Aber ich bin offline, also spinne ich meinen Gedanken weiter. Was heißt „spinnen“, ich suche nur eine Erklärung dafür, warum Argumente sehr bekannt sind – stichhaltige Argumente wie die gegen die Energiewende beispielsweise – und doch irgendwie nicht zur Kenntnis genommen werden. Es könnte ja sein, dass prinzipiell Argumente in der Bedeutung überschätzt werden, weil das Denken über Empfindungen gesteuert wird, möglicherweise.

Nachtrag

Nun bin ich wieder zu Hause und online und habe doch keine der im Text aufgeworfenen Fragen gegoogelt, ihn nur abgetippt. Auch auf die Gefahr hin, mich lächerlich zu machen, so stehe ich zu diesen meinen Überlegungen, die ich erst nicht gegenchecken konnte und es nun nicht mehr will. Was mich zur nächsten Frage bringt: Wie verändert es unsere Gedanken, wenn wir sie ständig überprüfen können?

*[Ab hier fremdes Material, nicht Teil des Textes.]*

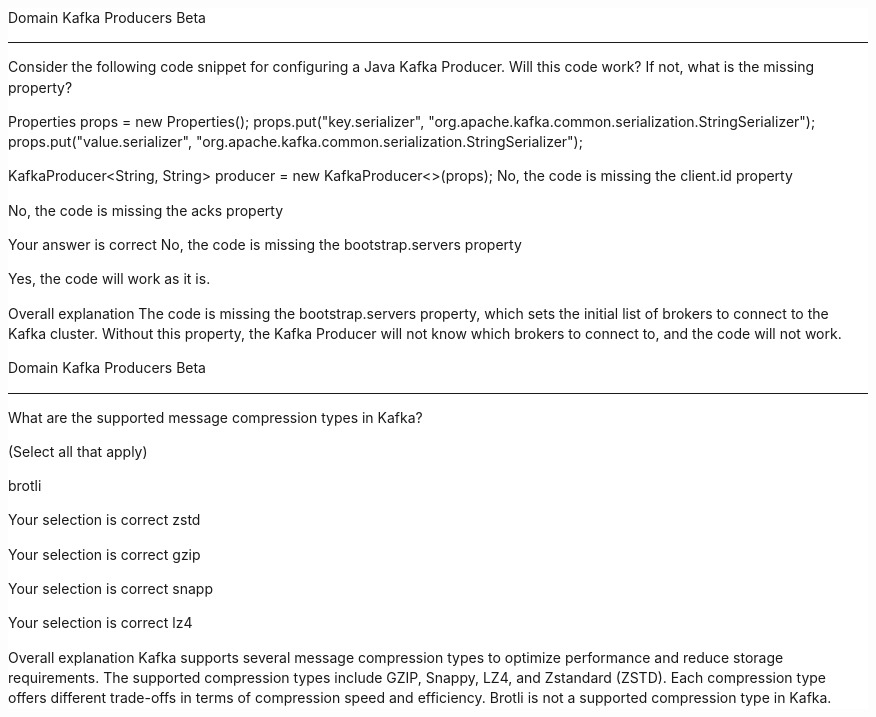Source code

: Domain
Kafka Producers
Beta

---


Consider the following code snippet for configuring a Java Kafka Producer. Will this code work? If not, what is the missing property?



Properties props = new Properties();
props.put("key.serializer", "org.apache.kafka.common.serialization.StringSerializer");
props.put("value.serializer", "org.apache.kafka.common.serialization.StringSerializer");

KafkaProducer<String, String> producer = new KafkaProducer<>(props);
No, the code is missing the client.id property

No, the code is missing the acks property

Your answer is correct
No, the code is missing the bootstrap.servers property

Yes, the code will work as it is.

Overall explanation
The code is missing the bootstrap.servers property, which sets the initial list of brokers to connect to the Kafka cluster. Without this property, the Kafka Producer will not know which brokers to connect to, and the code will not work.

Domain
Kafka Producers
Beta

---

What are the supported message compression types in Kafka?

(Select all that apply)

brotli

Your selection is correct
zstd

Your selection is correct
gzip

Your selection is correct
snapp

Your selection is correct
lz4

Overall explanation
Kafka supports several message compression types to optimize performance and reduce storage requirements. The supported compression types include GZIP, Snappy, LZ4, and Zstandard (ZSTD). Each compression type offers different trade-offs in terms of compression speed and efficiency. Brotli is not a supported compression type in Kafka.
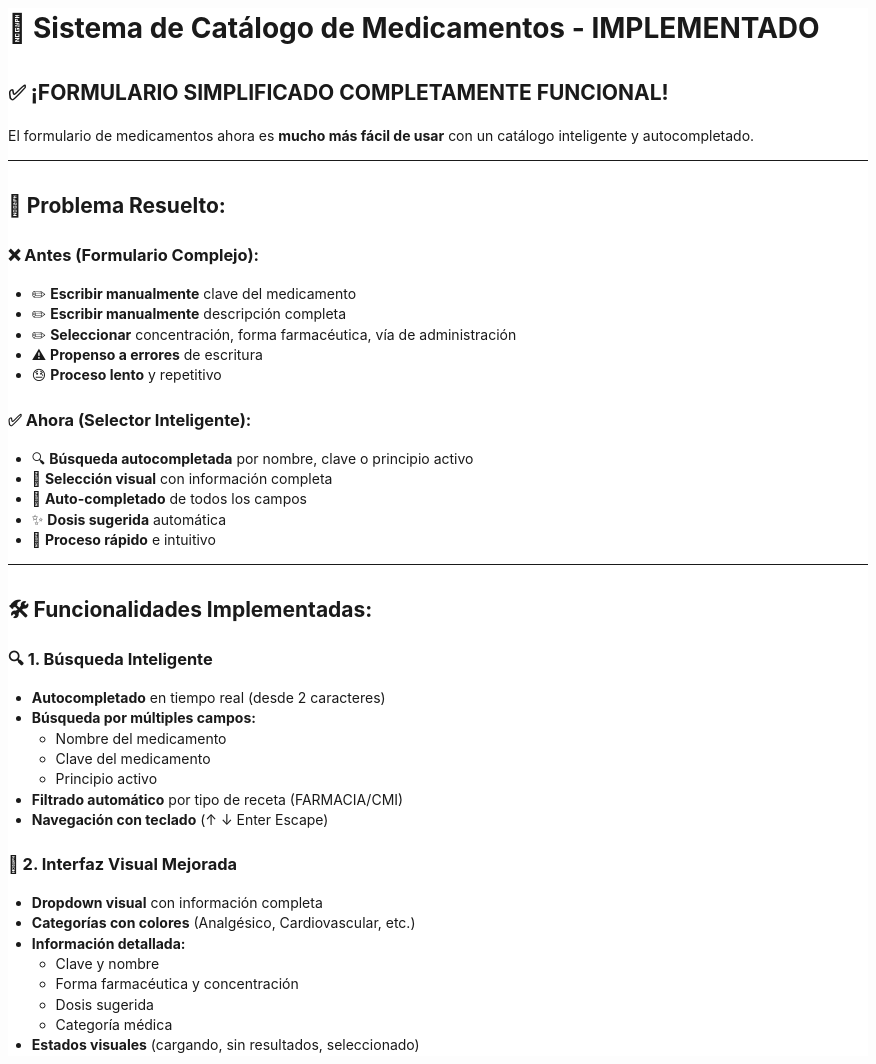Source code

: # 💊 **Sistema de Catálogo de Medicamentos - IMPLEMENTADO**

## ✅ **¡FORMULARIO SIMPLIFICADO COMPLETAMENTE FUNCIONAL!**

El formulario de medicamentos ahora es **mucho más fácil de usar** con un catálogo inteligente y autocompletado.

---

## 🎯 **Problema Resuelto:**

### **❌ Antes (Formulario Complejo):**
- ✏️ **Escribir manualmente** clave del medicamento
- ✏️ **Escribir manualmente** descripción completa
- ✏️ **Seleccionar** concentración, forma farmacéutica, vía de administración
- ⚠️ **Propenso a errores** de escritura
- 😓 **Proceso lento** y repetitivo

### **✅ Ahora (Selector Inteligente):**
- 🔍 **Búsqueda autocompletada** por nombre, clave o principio activo
- 🎯 **Selección visual** con información completa
- 🤖 **Auto-completado** de todos los campos
- ✨ **Dosis sugerida** automática
- 🚀 **Proceso rápido** e intuitivo

---

## 🛠️ **Funcionalidades Implementadas:**

### **🔍 1. Búsqueda Inteligente**
- **Autocompletado** en tiempo real (desde 2 caracteres)
- **Búsqueda por múltiples campos:**
  - Nombre del medicamento
  - Clave del medicamento  
  - Principio activo
- **Filtrado automático** por tipo de receta (FARMACIA/CMI)
- **Navegación con teclado** (↑ ↓ Enter Escape)

### **🎨 2. Interfaz Visual Mejorada**
- **Dropdown visual** con información completa
- **Categorías con colores** (Analgésico, Cardiovascular, etc.)
- **Información detallada:**
  - Clave y nombre
  - Forma farmacéutica y concentración
  - Dosis sugerida
  - Categoría médica
- **Estados visuales** (cargando, sin resultados, seleccionado)
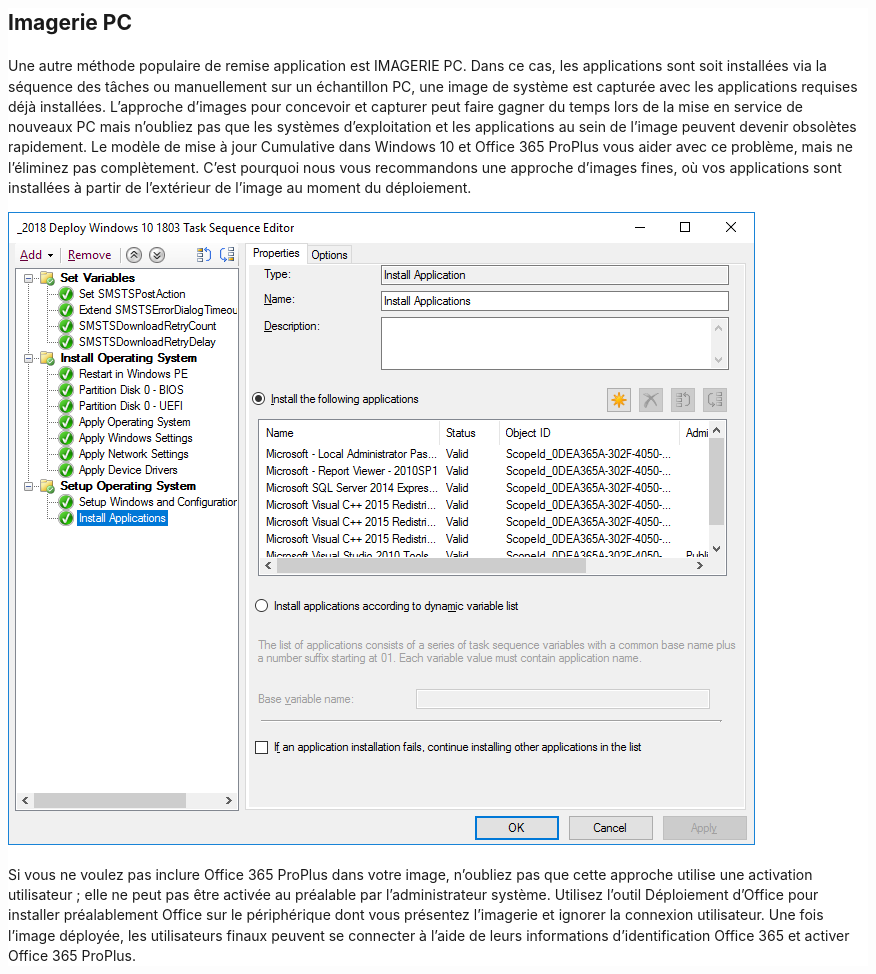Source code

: ## <a name="pc-imaging"></a>Imagerie PC

Une autre méthode populaire de remise application est IMAGERIE PC. Dans ce cas, les applications sont soit installées via la séquence des tâches ou manuellement sur un échantillon PC, une image de système est capturée avec les applications requises déjà installées. L’approche d’images pour concevoir et capturer peut faire gagner du temps lors de la mise en service de nouveaux PC mais n’oubliez pas que les systèmes d’exploitation et les applications au sein de l’image peuvent devenir obsolètes rapidement. Le modèle de mise à jour Cumulative dans Windows 10 et Office 365 ProPlus vous aider avec ce problème, mais ne l’éliminez pas complètement. C’est pourquoi nous vous recommandons une approche d’images fines, où vos applications sont installées à partir de l’extérieur de l’image au moment du déploiement.

![](media/step-3-office-and-lob-app-delivery-media/step-3-office-and-lob-app-delivery-media-4.png)

Si vous ne voulez pas inclure Office 365 ProPlus dans votre image, n’oubliez pas que cette approche utilise une activation utilisateur ; elle ne peut pas être activée au préalable par l’administrateur système. Utilisez l’outil Déploiement d’Office pour installer préalablement Office sur le périphérique dont vous présentez l’imagerie et ignorer la connexion utilisateur.  Une fois l’image déployée, les utilisateurs finaux peuvent se connecter à l’aide de leurs informations d’identification Office 365 et activer Office 365 ProPlus.
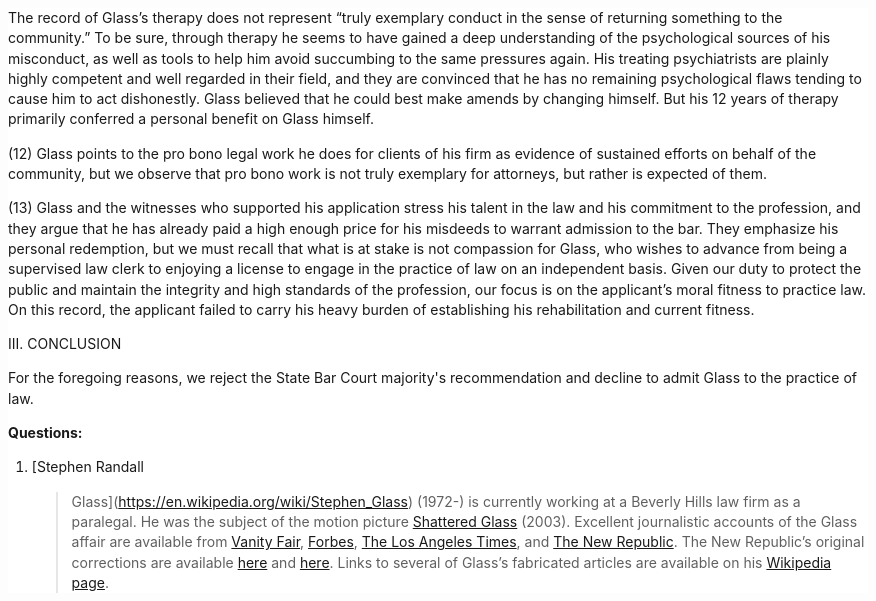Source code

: The record of Glass’s therapy does not represent “truly exemplary
conduct in the sense of returning something to the community.” To be
sure, through therapy he seems to have gained a deep understanding of
the psychological sources of his misconduct, as well as tools to help
him avoid succumbing to the same pressures again. His treating
psychiatrists are plainly highly competent and well regarded in their
field, and they are convinced that he has no remaining psychological
flaws tending to cause him to act dishonestly. Glass believed that he
could best make amends by changing himself. But his 12 years of therapy
primarily conferred a personal benefit on Glass himself.

\(12\) Glass points to the pro bono legal work he does for clients of
his firm as evidence of sustained efforts on behalf of the community,
but we observe that pro bono work is not truly exemplary for attorneys,
but rather is expected of them.

\(13\) Glass and the witnesses who supported his application stress his
talent in the law and his commitment to the profession, and they argue
that he has already paid a high enough price for his misdeeds to warrant
admission to the bar. They emphasize his personal redemption, but we
must recall that what is at stake is not compassion for Glass, who
wishes to advance from being a supervised law clerk to enjoying a
license to engage in the practice of law on an independent basis. Given
our duty to protect the public and maintain the integrity and high
standards of the profession, our focus is on the applicant’s moral
fitness to practice law. On this record, the applicant failed to carry
his heavy burden of establishing his rehabilitation and current fitness.

III\. CONCLUSION

For the foregoing reasons, we reject the State Bar Court majority's
recommendation and decline to admit Glass to the practice of law.

**Questions:**

1.  [Stephen Randall
    > Glass](https://en.wikipedia.org/wiki/Stephen_Glass) (1972-) is
    > currently working at a Beverly Hills law firm as a paralegal. He
    > was the subject of the motion picture [Shattered
    > Glass](https://en.wikipedia.org/wiki/Shattered_Glass_(film))
    > (2003). Excellent journalistic accounts of the Glass affair are
    > available from [Vanity
    > Fair](https://www.vanityfair.com/magazine/1998/09/bissinger199809),
    > [Forbes](https://www.forbes.com/sites/michaelnoer/2014/11/12/read-the-original-forbes-takedown-of-stephen-glass/#2c0d5b8f683a),
    > [The Los Angeles
    > Times](https://www.latimes.com/business/hiltzik/la-fi-mh-stephen-glass-is-still-retracting-20151215-column.html),
    > and [The New
    > Republic](https://newrepublic.com/article/120145/stephen-glass-new-republic-scandal-still-haunts-his-law-career).
    > The New Republic’s original corrections are available
    > [here](https://web.archive.org/web/19981201075618/http://www.tnr.com/magazines/tnr/archive/0698/060198/ourreaders060198.html)
    > and
    > [here](https://web.archive.org/web/20000902205444/http://www.tnr.com/archive/0698/062998/ourreaders062998.html).
    > Links to several of Glass’s fabricated articles are available on
    > his [Wikipedia
    > page](https://en.wikipedia.org/wiki/Stephen_Glass).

Ich bin mir sicher, wäre ich online gewesen, ich hätte diese meine Gedanken so nicht niedergeschrieben, wahrscheinlich gar nicht erst aufgeschrieben, sondern wäre bei der Recherche zu den angesprochenen Themen sicher abgelenkt worden, oder Zweifel hätten ein mutiges weiterdenken unmöglich gemacht. Kann sich Individualismus überhaupt entwickeln in einer Onlinegesellschaft, mit ihrer permanenten Möglichkeit der Selbstüberprüfung der eigenen Gedanken?